What you will do: Copy exactly, and only, the lines that start at the line containing "### System Requirements" and end at the last line of the material below.

Material for the task:
|---|

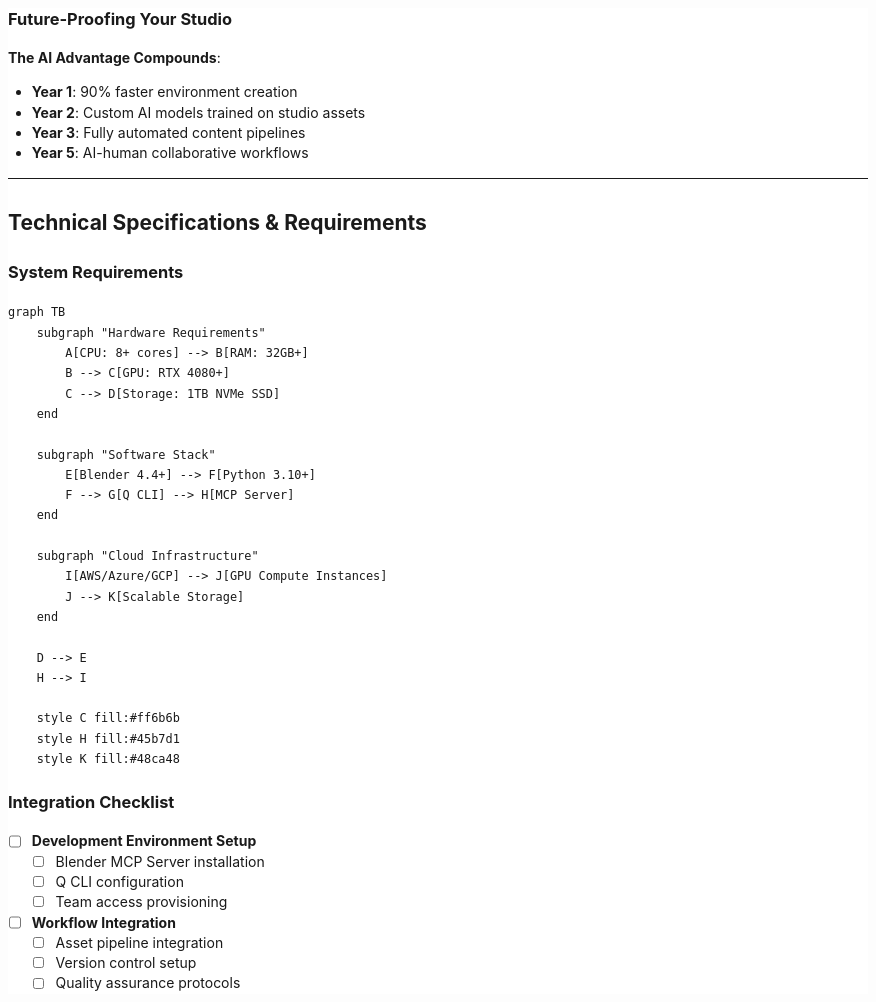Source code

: ### Future-Proofing Your Studio

**The AI Advantage Compounds**:
- **Year 1**: 90% faster environment creation
- **Year 2**: Custom AI models trained on studio assets
- **Year 3**: Fully automated content pipelines
- **Year 5**: AI-human collaborative workflows

---

## Technical Specifications & Requirements

### System Requirements

```mermaid
graph TB
    subgraph "Hardware Requirements"
        A[CPU: 8+ cores] --> B[RAM: 32GB+]
        B --> C[GPU: RTX 4080+]
        C --> D[Storage: 1TB NVMe SSD]
    end
    
    subgraph "Software Stack"
        E[Blender 4.4+] --> F[Python 3.10+]
        F --> G[Q CLI] --> H[MCP Server]
    end
    
    subgraph "Cloud Infrastructure"
        I[AWS/Azure/GCP] --> J[GPU Compute Instances]
        J --> K[Scalable Storage]
    end
    
    D --> E
    H --> I
    
    style C fill:#ff6b6b
    style H fill:#45b7d1
    style K fill:#48ca48
```

### Integration Checklist

- [ ] **Development Environment Setup**
  - [ ] Blender MCP Server installation
  - [ ] Q CLI configuration
  - [ ] Team access provisioning

- [ ] **Workflow Integration**
  - [ ] Asset pipeline integration
  - [ ] Version control setup
  - [ ] Quality assurance protocols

|---|

Exercise output:
### System Requirements

```mermaid
graph TB
    subgraph "Hardware Requirements"
        A[CPU: 8+ cores] --> B[RAM: 32GB+]
        B --> C[GPU: RTX 4080+]
        C --> D[Storage: 1TB NVMe SSD]
    end
    
    subgraph "Software Stack"
        E[Blender 4.4+] --> F[Python 3.10+]
        F --> G[Q CLI] --> H[MCP Server]
    end
    
    subgraph "Cloud Infrastructure"
        I[AWS/Azure/GCP] --> J[GPU Compute Instances]
        J --> K[Scalable Storage]
    end
    
    D --> E
    H --> I
    
    style C fill:#ff6b6b
    style H fill:#45b7d1
    style K fill:#48ca48
```

### Integration Checklist

- [ ] **Development Environment Setup**
  - [ ] Blender MCP Server installation
  - [ ] Q CLI configuration
  - [ ] Team access provisioning

- [ ] **Workflow Integration**
  - [ ] Asset pipeline integration
  - [ ] Version control setup
  - [ ] Quality assurance protocols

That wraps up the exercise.